Quaternion and geometric operations

• Add trigonometric functions for quaternions: `.cos, .sin, .tan, .acos, .asin, .atan, .cosh, .sinh, .tanh, .acosh, .asinh, .atanh`.
• Add geometric algebra operations for quaternions: `.inner, .outer, .project, .rejection`
• Add `.left_div, .right_div` for quaternions.
• Add `.renormalize` to `Unit<...>` and `Rotation3` to correct potential drift due to repeated operations. Those drifts could cause them not to be pure rotations anymore.

Convolution

• `.convolve_full(kernel)` returns the convolution of `self` by `kernel`.
• `.convolve_valid(kernel)` returns the convolution of `self` by `kernel` after removal of all the elements relying on zero-padding.
• `.convolve_same(kernel)` returns the convolution of `self` by `kernel` with a result of the same size as `self`.

👍 Complex number support

• Add the `::from_matrix` constructor too all rotation types to extract a rotation from a raw matrix.
• Add the `::from_matrix_eps` constructor too all rotation types to extract a rotation from a raw matrix.
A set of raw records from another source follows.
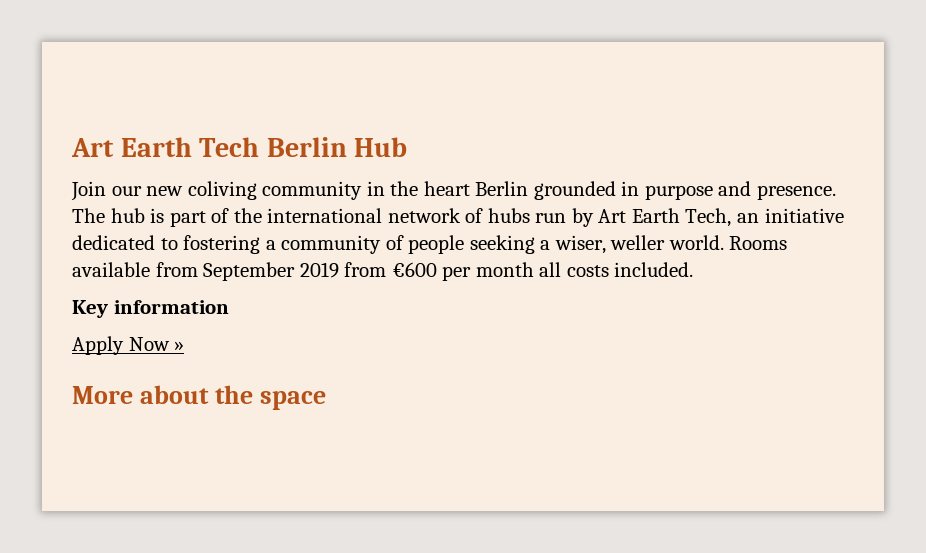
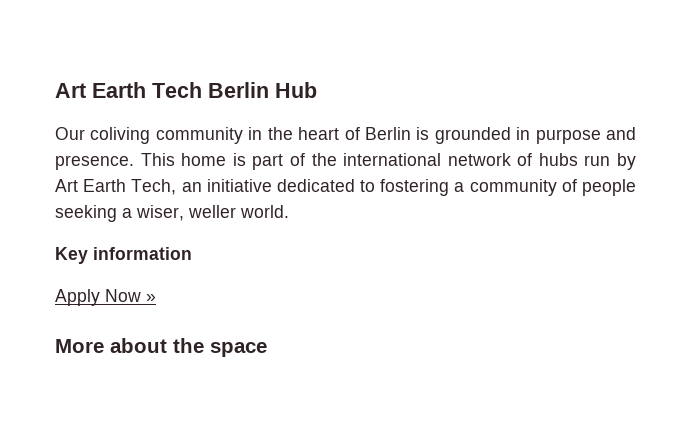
[71,181,184,201] Join our new -> [55,127,85,140] Our
[475,181,529,196] Berlin -> [344,127,430,140] of Berlin is
[72,208,145,223] The hub -> [140,153,227,166] This home
[729,236,788,250] [72,262,694,281] Rooms available from September 2019 from €600 per month all costs included. -> (289, 211) none

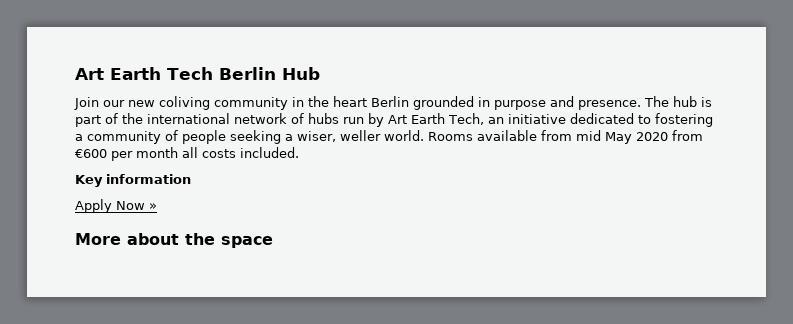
[55,127,85,140] Our -> [74,97,155,110] Join our new
[344,127,430,140] of Berlin is -> [371,96,409,107] Berlin
[140,153,227,166] This home -> [644,96,697,107] The hub
(289, 211) none -> [428,130,703,144] [75,147,299,161] Rooms available from mid May 2020 from €600 per month all costs included.

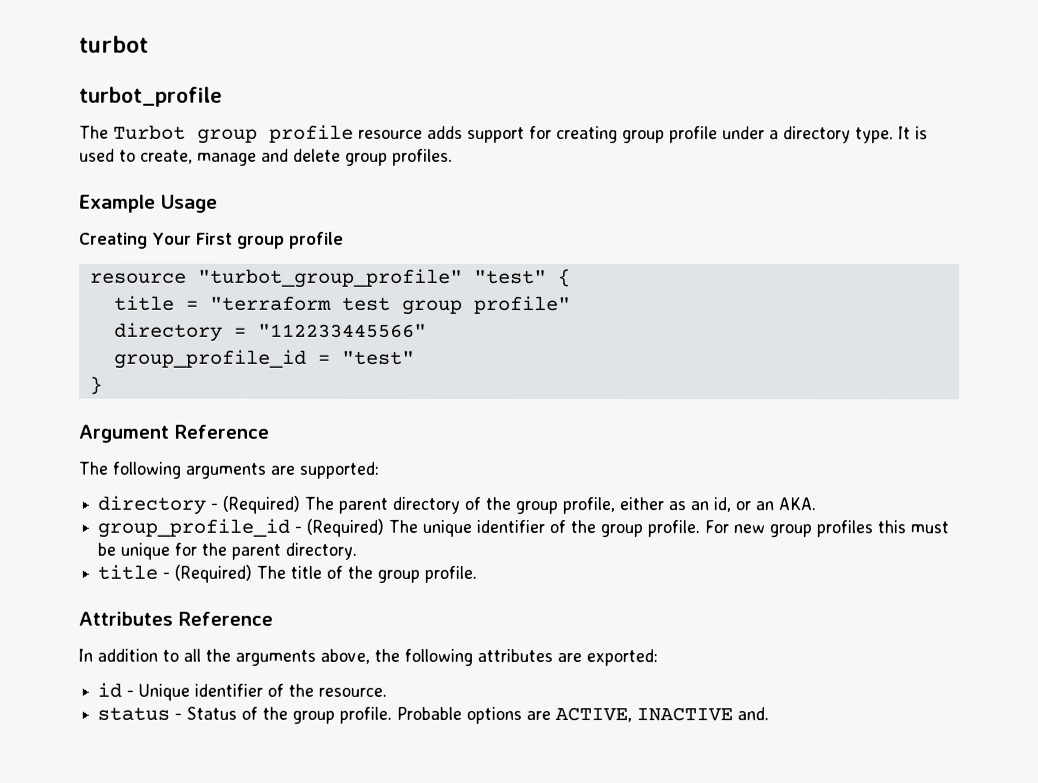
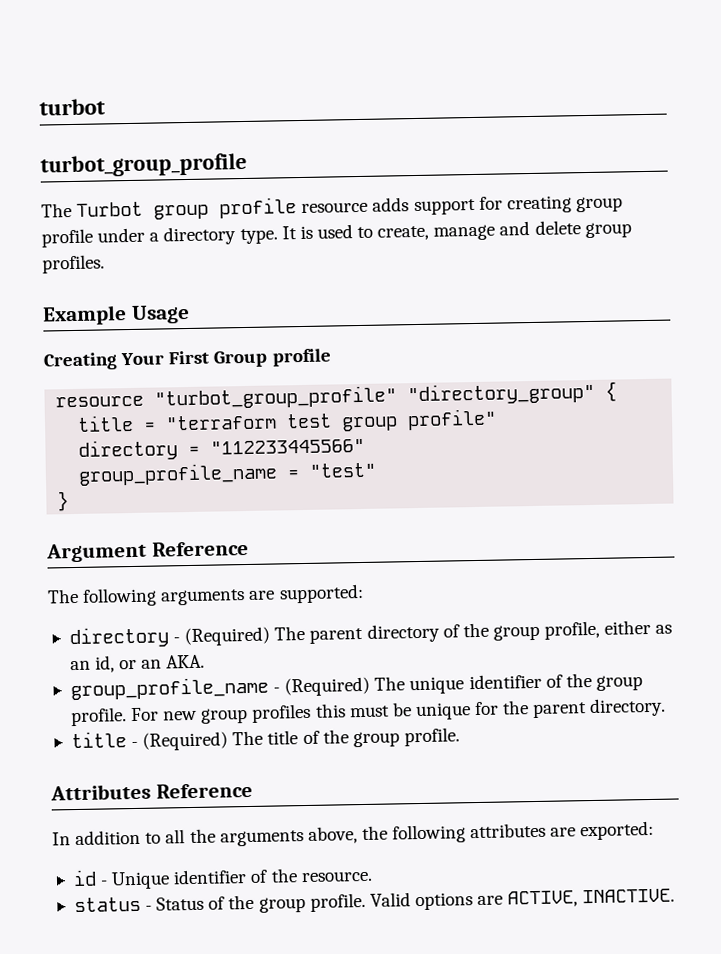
[79,86,223,107] turbot_profile -> [40,152,247,178] turbot_group_profile
[236,235,285,249] group -> [213,350,269,368] Group
[473,269,547,285] "test" -> [407,381,596,406] "directory_group"
[113,349,307,369] group_profile_id -> [78,462,279,486] group_profile_name
[97,518,291,538] group_profile_id -> [69,676,269,701] group_profile_name
[396,706,463,720] Probable -> [369,892,411,907] Valid
[636,707,770,722] INACTIVE and. -> [582,888,676,904] INACTIVE.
This takes more argument than `::from_matrix` to control the convergence of the underlying optimization algorithm.
• Add `.camax()` which returns the matrix component with the greatest L1-norm.
• Add `.camin()` which returns the matrix component with the smallest L1-norm.
• Add `.ad_mul(b)` for matrix-multiplication of `self.adjoint() * b`.
• Add `.ad_mul_to(b)` which is the same as `.ad_mul` but with a provided matrix to be filled with the result of the multiplication.
• Add BLAS operations involving complex conjugation (following similar names as the original BLAS spec):
• `.dotc(rhs)` equal to `self.adjoint() * rhs`.
• `.gerc(alpha, x, y, beta)` equivalent to `self = alpha * x * y.adjoint() + beta * self`
• `.hegerc` which is like `gerc` but for Hermitian matrices.
• `.syger` which is the new name of `.ger_symm` which is equivalent to `self = alpha * x * y.transpose() + beta * self`.
• `.sygemv` which is the new name of `.gemv_symm` which is equivalent to `self = alpha * a * x + beta * self` with `a` symmetric.
• `.hegemv(alpha, a, x, beta)` which is like `.sygemv` but with `a` Hermitian.
• `.gemv_ad(alpha, a, x, beta)` which is equivalent to `self = alpha * a.adjoint() * x + beta * self`.
• `.gemm_ad(alpha, a, b, beta)` which is equivalent to `self = alpha * a.adjoint() * b + beta * self`.
• `.icamax()` which returns the index of the complex vector component with the greatest L1-norm.

Note that all the other BLAS operation will continue to work for all fields, including floats and complex numbers.

📇 Renamed

• `RealSchur` has been renamed `Schur` because it can now work with complex matrices.